Evaluating the Search Phase of Neural Architecture Search
Highlights
- A NAS evaluation framework that includes the search phase
- On average, a random policy outperforms state-of-the-art NAS algorithms
- Results and candidate rankings of NAS algorithms do not reflect the true performance of candidate architectures
- Weight sharing hurts the training of good architectures
Introduction
Since the dawn of time, mankind has tried to find the best neural network architecture to solve its problems. Neural Architecture Search (NAS) allows the user to automatically find the architecture giving the best validation results on the selected dataset.
A typical NAS technique has two stages: the search phase, which aims to find a good architecture, and the evaluation one, where the best architecture is trained from scratch and validated on the test data.
Since the search space contains billions of architectures, the fact that NAS algorithms produce networks that achieve state-of-the-art results on the downstream tasks is typically attributed to the search algorithms these methods rely on. While this might seem intuitive, this assumption has never been verified; the effectiveness of the search procedure is never directly evaluated.
Because training a whole set of architectures is expensive, NAS algorithms typically use weight sharing, where all the selected architectures are trained in parallel and their weights are shared, to alleviate the training costs.
The authors want to evaluate the search phase of NAS algorithms. More specifically, they want to evaluate the impact of the search space for architectures and weight sharing.
Methods
The authors compare three state-of-the-art NAS algorithms to a random architecture sampler. The chosen algorithms are ENAS, which uses reinforcement learning; DARTS, which uses gradient descent, and NAO, which uses performance prediction. More details about theses algorithms are available in Appendix B.
Data
The authors tested on the Penn Tree Bank (PTB) dataset and the models selected were recurrent networks. The goal was then to correctly find a recurrent cell that can predict the next word given an incomplete sentence, and the reported metric is the perplexity.

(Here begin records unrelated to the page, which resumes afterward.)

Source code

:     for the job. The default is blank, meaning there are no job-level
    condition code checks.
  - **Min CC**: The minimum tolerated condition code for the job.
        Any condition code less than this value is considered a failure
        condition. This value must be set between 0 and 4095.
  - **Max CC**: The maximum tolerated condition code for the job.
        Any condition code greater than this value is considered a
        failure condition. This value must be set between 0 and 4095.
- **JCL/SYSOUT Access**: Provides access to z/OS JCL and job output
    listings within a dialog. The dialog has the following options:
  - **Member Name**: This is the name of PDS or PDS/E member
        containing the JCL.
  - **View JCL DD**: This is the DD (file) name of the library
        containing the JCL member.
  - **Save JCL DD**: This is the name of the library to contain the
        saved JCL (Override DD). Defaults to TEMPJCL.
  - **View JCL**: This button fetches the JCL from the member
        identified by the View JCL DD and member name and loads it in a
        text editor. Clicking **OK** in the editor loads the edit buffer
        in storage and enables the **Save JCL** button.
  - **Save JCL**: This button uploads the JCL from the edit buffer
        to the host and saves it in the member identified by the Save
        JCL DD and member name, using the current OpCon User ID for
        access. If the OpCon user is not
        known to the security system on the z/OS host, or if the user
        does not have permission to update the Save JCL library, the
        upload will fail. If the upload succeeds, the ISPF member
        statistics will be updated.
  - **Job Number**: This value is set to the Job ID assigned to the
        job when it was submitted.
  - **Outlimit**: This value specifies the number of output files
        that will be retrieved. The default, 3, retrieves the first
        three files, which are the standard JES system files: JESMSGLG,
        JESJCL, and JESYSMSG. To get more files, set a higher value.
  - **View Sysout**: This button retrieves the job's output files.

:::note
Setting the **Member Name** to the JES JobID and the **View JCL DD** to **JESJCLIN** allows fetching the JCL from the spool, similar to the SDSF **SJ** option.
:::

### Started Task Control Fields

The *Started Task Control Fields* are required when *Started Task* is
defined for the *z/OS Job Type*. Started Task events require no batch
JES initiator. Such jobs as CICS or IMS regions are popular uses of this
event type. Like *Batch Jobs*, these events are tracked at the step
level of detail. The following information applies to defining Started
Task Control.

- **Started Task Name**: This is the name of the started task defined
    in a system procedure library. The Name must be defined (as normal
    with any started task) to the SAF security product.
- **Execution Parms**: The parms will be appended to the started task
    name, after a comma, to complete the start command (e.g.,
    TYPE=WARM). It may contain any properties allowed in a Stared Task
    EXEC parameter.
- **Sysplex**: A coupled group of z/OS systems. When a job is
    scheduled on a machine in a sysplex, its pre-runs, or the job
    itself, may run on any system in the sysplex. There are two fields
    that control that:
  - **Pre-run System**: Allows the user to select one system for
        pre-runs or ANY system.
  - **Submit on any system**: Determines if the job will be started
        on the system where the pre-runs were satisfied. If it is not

NAS Comparison in a Standard Search Space
The authors first tested in a search space of 8 nodes and 4 possible operations (more info on how nodes and the search space are defined in Appendix A). For each of the search policies, 10 different seeds were used, and the models were trained for 1000 epochs.
Observations
- Random sampling is robust and consistently competitive
- The ENAS policy sampler has the lowest variance among the three tested ones. This shows that ENAS is more robust to the variance caused by the random seed of the search phase. Such a comparison of search policies would not have been possible without the authors’ framework.
NAS Comparison in a Reduced Search Space
This time the authors reduced the search space to two nodes and 4 operations
Observations
- All the policies failed to find the architecture that actually performs best
- The best architecture sampled by any search policy was found by the random search, as in the 8-node case.
- Even in a space this small, on average, the random policy still yields comparable results to the other search strategies
- The ENAS policy always converged to the same architecture
Impact of Weight Sharing
The authors then tried to see the impact of weight sharing:
We see two potential reasons to explain the failure of NAS algorithms: 1) All models in the reduced search space perform similarly, thus finding any of them is a success; and 2) Weight sharing reduces the correlation between the ranking in the search phase and the ranking of the evaluation phase
Observations
- The difference in architecture performance is not related to the use of different random seeds, as indicated by the error bars in Figure 4(a).
- The behavior of the WS rankings is greatly affected by the changing of the seed.
- For all of the 10 runs, the Kendall Tau metrics are close to zero, which suggests a lack of correlation between the WS rankings and the true one.
Conclusions
We have observed that, surprisingly, the search policies of state-of-the-art NAS techniques are no better than random, and have traced the reason for this to the use of (i) a constrained search space and (ii) weight sharing, which shuffles the architecture ranking during the search, thus negatively impacting it.